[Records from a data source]
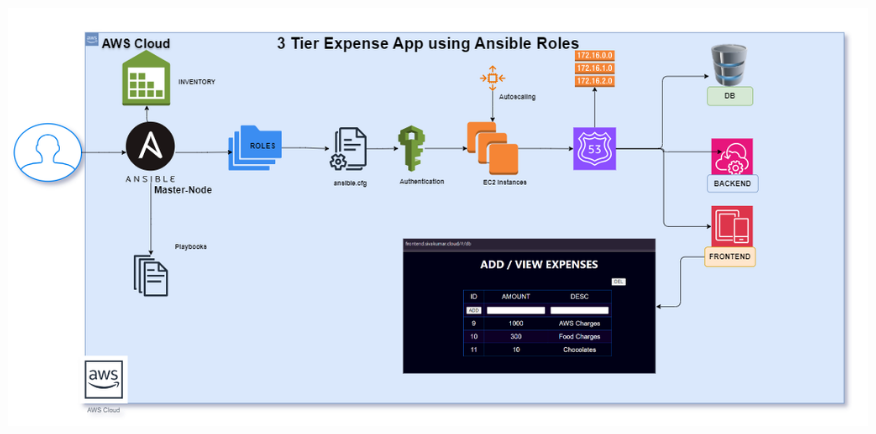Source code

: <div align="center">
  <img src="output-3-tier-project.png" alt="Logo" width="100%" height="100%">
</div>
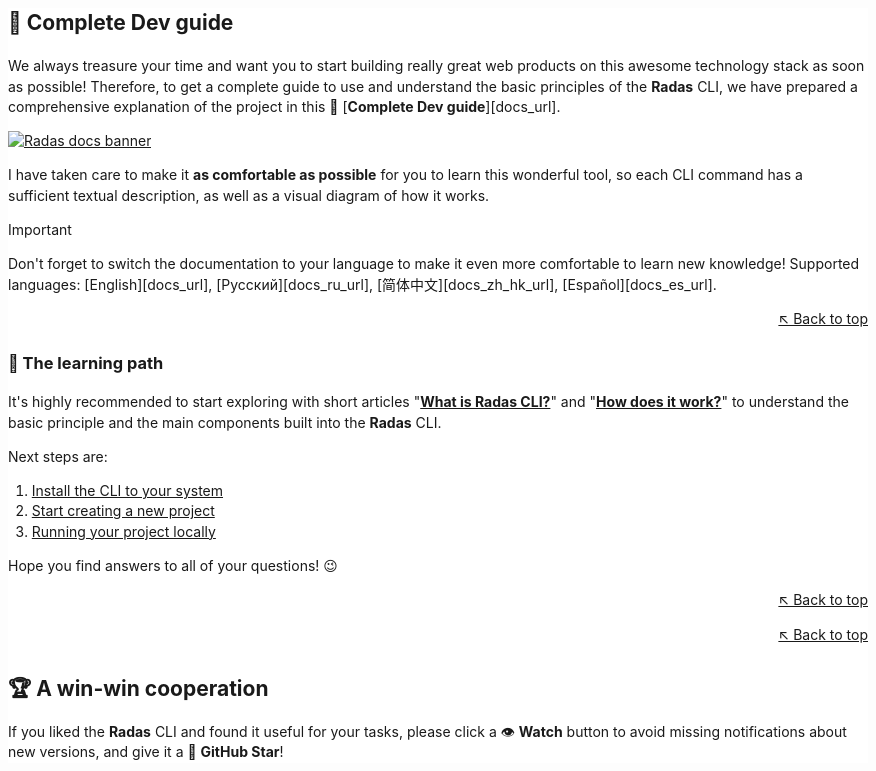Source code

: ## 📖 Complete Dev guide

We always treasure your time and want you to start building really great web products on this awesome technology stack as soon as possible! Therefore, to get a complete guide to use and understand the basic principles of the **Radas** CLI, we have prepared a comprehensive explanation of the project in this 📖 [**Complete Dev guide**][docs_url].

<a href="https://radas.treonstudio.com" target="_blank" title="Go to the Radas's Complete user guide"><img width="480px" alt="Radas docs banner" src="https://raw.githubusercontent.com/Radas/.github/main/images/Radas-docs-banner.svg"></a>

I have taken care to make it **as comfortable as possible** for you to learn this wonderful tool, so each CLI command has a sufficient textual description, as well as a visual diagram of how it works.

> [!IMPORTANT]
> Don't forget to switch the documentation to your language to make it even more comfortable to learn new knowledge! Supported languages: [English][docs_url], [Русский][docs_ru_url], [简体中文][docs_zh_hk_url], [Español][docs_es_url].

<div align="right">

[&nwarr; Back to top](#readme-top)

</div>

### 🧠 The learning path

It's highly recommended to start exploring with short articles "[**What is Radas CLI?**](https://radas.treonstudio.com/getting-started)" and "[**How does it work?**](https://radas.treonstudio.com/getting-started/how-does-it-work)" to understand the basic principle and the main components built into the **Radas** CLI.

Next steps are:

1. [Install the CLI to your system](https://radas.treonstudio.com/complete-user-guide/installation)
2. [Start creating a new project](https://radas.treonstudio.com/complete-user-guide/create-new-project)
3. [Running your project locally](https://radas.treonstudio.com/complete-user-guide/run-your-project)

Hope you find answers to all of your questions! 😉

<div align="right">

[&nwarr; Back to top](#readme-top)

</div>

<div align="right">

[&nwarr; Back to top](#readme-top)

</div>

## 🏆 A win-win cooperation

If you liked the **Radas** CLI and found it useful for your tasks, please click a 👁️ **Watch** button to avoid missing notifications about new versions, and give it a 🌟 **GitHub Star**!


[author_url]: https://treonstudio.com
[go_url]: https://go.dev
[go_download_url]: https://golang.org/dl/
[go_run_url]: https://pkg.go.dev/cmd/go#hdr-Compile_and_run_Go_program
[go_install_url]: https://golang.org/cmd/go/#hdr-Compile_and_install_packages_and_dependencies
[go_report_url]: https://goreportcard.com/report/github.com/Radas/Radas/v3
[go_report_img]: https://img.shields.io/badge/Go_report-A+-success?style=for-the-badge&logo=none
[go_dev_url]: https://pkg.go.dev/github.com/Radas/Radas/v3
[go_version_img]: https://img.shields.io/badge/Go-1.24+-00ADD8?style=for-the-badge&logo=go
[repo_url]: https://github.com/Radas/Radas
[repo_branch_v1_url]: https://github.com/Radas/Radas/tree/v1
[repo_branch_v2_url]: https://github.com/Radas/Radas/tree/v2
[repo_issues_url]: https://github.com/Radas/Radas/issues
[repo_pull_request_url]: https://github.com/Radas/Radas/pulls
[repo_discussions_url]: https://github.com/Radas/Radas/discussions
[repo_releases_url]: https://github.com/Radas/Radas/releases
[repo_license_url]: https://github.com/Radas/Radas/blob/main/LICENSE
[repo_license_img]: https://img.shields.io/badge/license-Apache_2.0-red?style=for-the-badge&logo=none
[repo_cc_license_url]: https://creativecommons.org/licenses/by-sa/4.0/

### PROBLEM TO SOLVE
Exactly and only the lines from the top of the records down to the line containing "## 🏆 A win-win cooperation" should be transcribed, please, without the pictures.

### ANSWER BELOW
Source code

: <div align="center">
  <img src="output-3-tier-project.png" alt="Logo" width="100%" height="100%">
</div>
Source code

: ## 📖 Complete Dev guide

We always treasure your time and want you to start building really great web products on this awesome technology stack as soon as possible! Therefore, to get a complete guide to use and understand the basic principles of the **Radas** CLI, we have prepared a comprehensive explanation of the project in this 📖 [**Complete Dev guide**][docs_url].

<a href="https://radas.treonstudio.com" target="_blank" title="Go to the Radas's Complete user guide"><img width="480px" alt="Radas docs banner" src="https://raw.githubusercontent.com/Radas/.github/main/images/Radas-docs-banner.svg"></a>

I have taken care to make it **as comfortable as possible** for you to learn this wonderful tool, so each CLI command has a sufficient textual description, as well as a visual diagram of how it works.

> [!IMPORTANT]
> Don't forget to switch the documentation to your language to make it even more comfortable to learn new knowledge! Supported languages: [English][docs_url], [Русский][docs_ru_url], [简体中文][docs_zh_hk_url], [Español][docs_es_url].

<div align="right">

[&nwarr; Back to top](#readme-top)

</div>

### 🧠 The learning path

It's highly recommended to start exploring with short articles "[**What is Radas CLI?**](https://radas.treonstudio.com/getting-started)" and "[**How does it work?**](https://radas.treonstudio.com/getting-started/how-does-it-work)" to understand the basic principle and the main components built into the **Radas** CLI.

Next steps are:

1. [Install the CLI to your system](https://radas.treonstudio.com/complete-user-guide/installation)
2. [Start creating a new project](https://radas.treonstudio.com/complete-user-guide/create-new-project)
3. [Running your project locally](https://radas.treonstudio.com/complete-user-guide/run-your-project)

Hope you find answers to all of your questions! 😉

<div align="right">

[&nwarr; Back to top](#readme-top)

</div>

<div align="right">

[&nwarr; Back to top](#readme-top)

</div>

## 🏆 A win-win cooperation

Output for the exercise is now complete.